All eyes turned to China for the Shanghai Motor Show, where 1,000 exhibitors were on hand to present their wares to the world’s largest auto market. The show included an impressive 1,400 vehicles, many of which were split between super-sized, gas-guzzling SUVs that Chinese customers are keen on and zero-emissions electric vehicles that the government has demanded must represent 8% of all car sales come 2018.

On the EV side of things, General Motors announced that the Chevy Volt is making a trans-Pacific journey from the US to China next year, where it will be sold as a Buick (the number two auto brand in China). The new Buick Velite 5 will be a hybrid that can travel 70 miles without a charge and crank out another several hundred miles once the petrol kicks in.

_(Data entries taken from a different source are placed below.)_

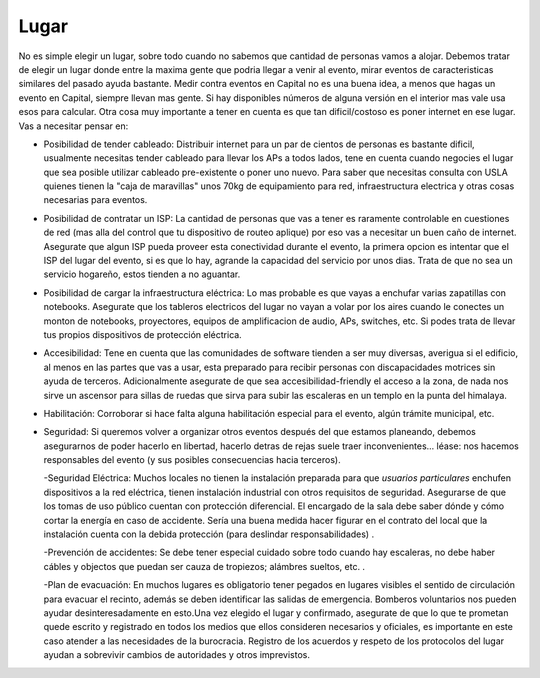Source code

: 
Lugar
-----

No es simple elegir un lugar, sobre todo cuando no sabemos que cantidad de personas vamos a alojar. Debemos tratar de elegir un lugar donde entre la maxima gente que podria llegar a venir al evento, mirar eventos de caracteristicas similares del pasado ayuda bastante. Medir contra eventos en Capital no es una buena idea, a menos que hagas un evento en Capital, siempre llevan mas gente. Si hay disponibles números de alguna versión en el interior mas vale usa esos para calcular. Otra cosa muy importante a tener en cuenta es que tan dificil/costoso es poner internet en ese lugar. Vas a necesitar pensar en:

* Posibilidad de tender cableado: Distribuir internet para un par de cientos de personas es bastante dificil, usualmente necesitas tender cableado para llevar los APs a todos lados, tene en cuenta cuando negocies el lugar que sea posible utilizar cableado pre-existente o poner uno nuevo. Para saber que necesitas consulta con USLA quienes tienen la "caja de maravillas" unos 70kg de equipamiento para red, infraestructura electrica y otras cosas necesarias para eventos.

* Posibilidad de contratar un ISP: La cantidad de personas que vas a tener es raramente controlable en cuestiones de red (mas alla del control que tu dispositivo de routeo aplique) por eso vas a necesitar un buen caño de internet. Asegurate que algun ISP pueda proveer esta conectividad durante el evento, la primera opcion es intentar que el ISP del lugar del evento, si es que lo hay, agrande la capacidad del servicio por unos dias. Trata de que no sea un servicio hogareño, estos tienden a no aguantar.

* Posibilidad de cargar la infraestructura eléctrica: Lo mas probable es que vayas a enchufar varias zapatillas con notebooks. Asegurate que los tableros electricos del lugar no vayan a volar por los aires cuando le conectes un monton de notebooks, proyectores, equipos de amplificacion de audio, APs, switches, etc. Si podes trata de llevar tus propios dispositivos de protección eléctrica.

* Accesibilidad: Tene en cuenta que las comunidades de software tienden a ser muy diversas, averigua si el edificio, al menos en las partes que vas a usar, esta preparado para recibir personas con discapacidades motrices sin ayuda de terceros. Adicionalmente asegurate de que sea accesibilidad-friendly el acceso a la zona, de nada nos sirve un ascensor para sillas de ruedas que sirva para subir las escaleras en un templo en la punta del himalaya.

* Habilitación: Corroborar si hace falta alguna habilitación especial para el evento, algún trámite municipal, etc.

* Seguridad: Si queremos volver a organizar otros eventos después del que estamos planeando, debemos asegurarnos de poder hacerlo en libertad,  hacerlo detras de rejas suele traer inconvenientes... léase: nos hacemos responsables del evento (y sus posibles consecuencias hacia terceros).

  -Seguridad Eléctrica: Muchos locales no tienen la instalación preparada para que *usuarios particulares* enchufen dispositivos a la red eléctrica, tienen instalación industrial con otros requisitos de seguridad. Asegurarse de que los tomas de uso público cuentan con protección diferencial. El encargado de la sala debe saber dónde y cómo cortar la energía en caso de accidente. Sería una buena medida hacer figurar en el contrato del local que la instalación cuenta con la debida protección (para deslindar responsabilidades) .

  -Prevención de accidentes: Se debe tener especial cuidado sobre todo cuando hay escaleras, no debe haber cábles y objectos que puedan ser cauza de tropiezos; alámbres sueltos, etc. .

  -Plan de evacuación: En muchos lugares es obligatorio tener pegados en lugares visibles el sentido de circulación para evacuar el recinto, además se deben identificar las salidas de emergencia. Bomberos voluntarios nos pueden ayudar desinteresadamente en esto.Una vez elegido el lugar y confirmado, asegurate de que lo que te prometan quede escrito y registrado en todos los medios que ellos consideren necesarios y oficiales, es importante en este caso atender a las necesidades de la burocracia. Registro de los acuerdos y respeto de los protocolos del lugar ayudan a sobrevivir cambios de autoridades y otros imprevistos.

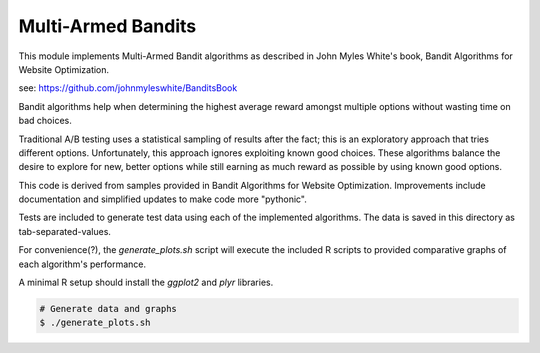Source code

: *******************
Multi-Armed Bandits
*******************

This module implements Multi-Armed Bandit algorithms as described in
John Myles White's book, Bandit Algorithms for Website Optimization.

see: https://github.com/johnmyleswhite/BanditsBook

Bandit algorithms help when determining the highest average reward
amongst multiple options without wasting time on bad choices.

Traditional A/B testing uses a statistical sampling of results after the
fact; this is an exploratory approach that tries different options.
Unfortunately, this approach ignores exploiting known good choices.
These algorithms balance the desire to explore for new, better options
while still earning as much reward as possible by using known good
options.

This code is derived from samples provided in Bandit Algorithms for
Website Optimization. Improvements include documentation and simplified
updates to make code more "pythonic".

Tests are included to generate test data using each of the implemented
algorithms. The data is saved in this directory as tab-separated-values.

For convenience(?), the `generate_plots.sh` script will execute the
included R scripts to provided comparative graphs of each algorithm's
performance.

A minimal R setup should install the `ggplot2` and `plyr` libraries.

.. code-block:: bash

    # Generate data and graphs
    $ ./generate_plots.sh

Volkswagen premiered three EV concepts: the Audi e-tron Sportback, Volkswagen I.D. Crozz and Skoda Vision E. No doubt the concepts are a thinly veiled attempt to help the world forget about VW's galling emission cheating scandal but they also seem to represent a genuine attempt to embrace a bold vision of electrification. The I.D. Crozz has a range of 310 miles per charge and an I.D. pilot mode that supports completely autonomous driving. The e-tron Sportback also boasts a similar range and has the body of an SUV with the top of a sports saloon while the Skoda Vision E is a full-on SUV with an all-wheel-drive electric powertrain.

Chinese auto start-up Iconiq debuted the Seven, a swanky all electric minivan that comes with Italian leather, a heads-up display, a touchscreen infotainment system, a TV screen that stretches 40 inches wide across the backseat and a personal assistant/in-car butler named IQ. The Seven was designed in partnership with supercar manufacturer W Motors and is scheduled to hit the Chinese market in 2019.

Another auto start-up angling for a slice of the Chinese market, Lynk & Co. (which is owned by Volvo parent company Geely), announced that all of its vehicles will come with a lifetime warranty and free internet connectivity. They’ll also come with what the company is hailing as “the world's first in-car digital share function”, which will make it easy for users to engage in car-sharing whenever they please. These features will debut on the 01 SUV later this year in China and the UK.

Finally, Harman introduced a new Digital Cockpit Platform in Shanghai that aims to streamline all the digital stuff on your dashboard – from centre displays and infotainment to instrumentation clusters, advanced driver assist systems, audio and sound management, lighting, e-mirrors, navigation, drive assist, an intelligent personal assistant … the list goes on. Harman’s solution integrates them all into a single platform that makes it more cost-effective and scalable for automakers and less confusing and taxing for drivers.

The Weekly Brief is a round-up of the week’s top telematics news, combining TU-Automotive analysis with information from industry sources.